When a CEO builds a company around himself and maintains tight control, there are distinct risks. According to Campo, the former employee, Telegram only has about 60 core employees — a staggeringly low number for a social media platform with nearly a billion users. “Everything goes through this guy,” Graham said. “It’s a dictatorship.”

The dust is still settling since Durov’s arrest, and it’s not even clear yet what charges—if any—he will actually face. There was a proxy for assessing the impact of his arrest on Telegram: TON price fell by as much as 25% on Sunday, losing $3 billion.
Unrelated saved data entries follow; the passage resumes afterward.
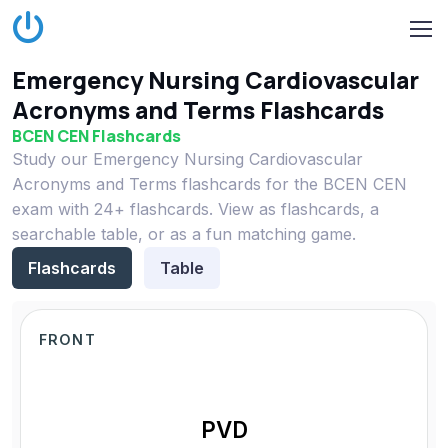
Emergency Nursing Cardiovascular
Acronyms and Terms Flashcards
BCEN CEN Flashcards
Study our Emergency Nursing Cardiovascular
Acronyms and Terms flashcards for the BCEN CEN
exam with 24+ flashcards. View as flashcards, a
searchable table, or as a fun matching game.
Flashcards
Table
FRONT
PVD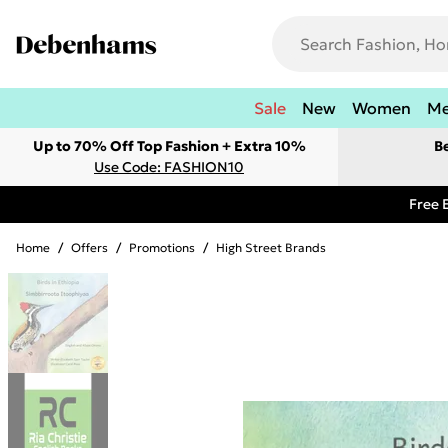
Sale
New
Women
M
Up to 70% Off Top Fashion + Extra 10%
B
Use Code: FASHION10
Free 
Home
/
Offers
/
Promotions
/
High Street Brands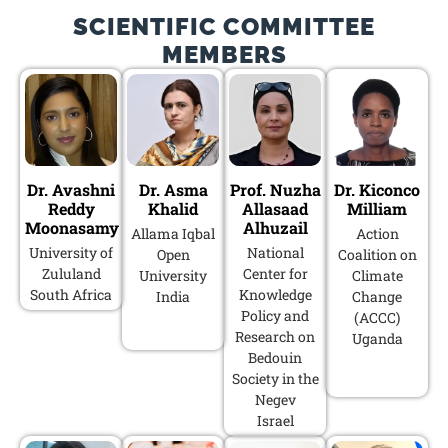
SCIENTIFIC COMMITTEE
MEMBERS
Dr. Avashni
Dr. Asma
Prof. Nuzha
Dr. Kiconco
Reddy
Khalid
Allasaad
Milliam
Moonasamy
Alhuzail
Allama Iqbal
Action
University of
National
Open
Coalition on
Zululand
Center for
University
Climate
South Africa
Knowledge
India
Change
Policy and
(ACCC)
Research on
Uganda
Bedouin
Society in the
Negev
Israel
Investors are still dealing with the consequences. “The history of blockchains like Bitcoin, Ethereum or TON has long been accompanied by bans and threats of bans, which did not stop the industry,” Kingsway Capital wrote in the investor letter. “TON could even work completely independently of Telegram.”

However, while the future promise of TON would be an ecosystem that thrives outside of Telegram, it is still – at least for now – dependent on Telegram. Depending on the charges, Durov could be forced to implement more moderation and know-your-customer provisions in Telegram — a costly proposition that could spell the end of his crypto experiment.

Campo said that during his time at Telegram, Durov never implemented a succession plan. “Nobody really knows how to solve (moderation) at scale,” he said. “Telegram will have to change and overcome this 60-person group of hackers.”